= Archange de Lyon =

French Capuchin theologian and preacher

Archange de Lyon (secular name Michael Desgranges) (b. at Lyon, 2 March 1736; d. there 13 October 1822) was a French Capuchin theologian and preacher. He is regarded as the restorer of the Capuchin order in France, after the French Revolution.

==Life==

He joined the Capuchins 4 March 1751, and held the post of lector in theology about the end of the eighteenth century. In 1789, having preached against the States General, he was obliged to leave France.

He returned in disguise to Lyon about 1796, and became curé of the parish of the Carthusians.
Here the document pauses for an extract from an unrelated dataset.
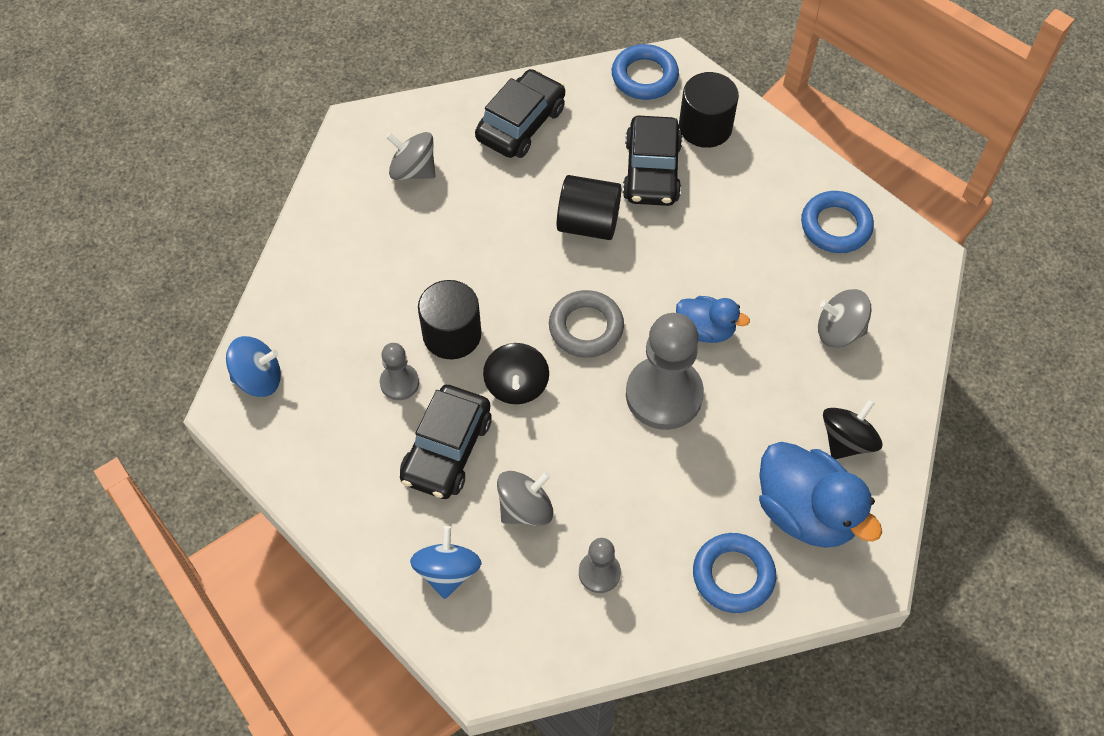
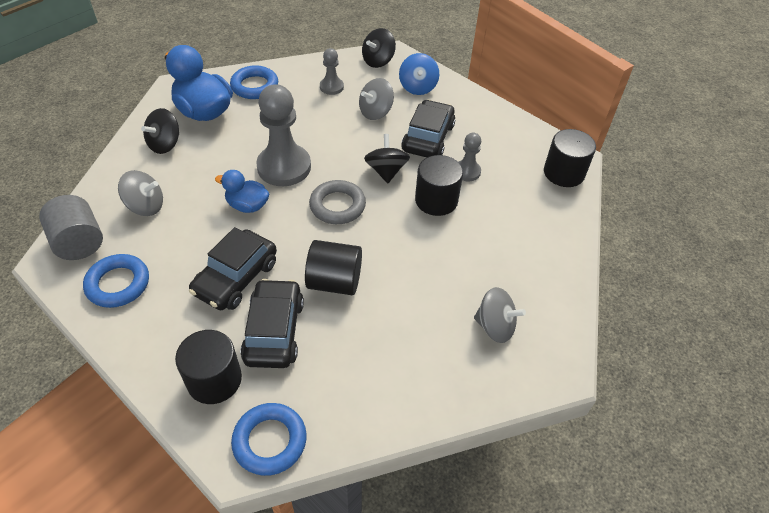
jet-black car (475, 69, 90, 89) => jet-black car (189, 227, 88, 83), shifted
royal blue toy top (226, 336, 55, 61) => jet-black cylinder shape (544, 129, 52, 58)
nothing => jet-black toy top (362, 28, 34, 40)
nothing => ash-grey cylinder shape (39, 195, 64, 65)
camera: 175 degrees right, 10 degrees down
On the re-establishment of his order at Chambéry he resumed his monastic habit there in 1818. He devoted himself to preaching missions and stations in Savoy and France until, in 1821, he was able to re-open the former convent of his order at Crest, Drôme.

==Works==

His works comprise:

- Discours adressé aux juifs et utile aux chrétiens pour les confirmer dans leur foi (Lyons, 1788);
- Aperçu nouveau d'un plan d'éducation catholique" (Lyons, 1814);
- Réflexions intéressantes sur le 'Génie du christianisme' (Turin, 1815);
- Précis abrégé des vérités, qui distinguent le culte catholique de toutes les sectes chrétiennes et avouées par l'église de France (Lyons, 1817);
- Explication de la lettre encyclique du pape Benoît XIV sur les usures (Lyons, 1822);
- Dissertations philosophiques historiques et théologiques sur la religion catholique (Lyons, 1836).

Edmond-Denis De Manne, in his Nouveau dictionnaire des ouvrages anonymes, attributes to him an Essai sur le jeu considéré sous le rapport de la morale et du droit naturel (Paris, 1835).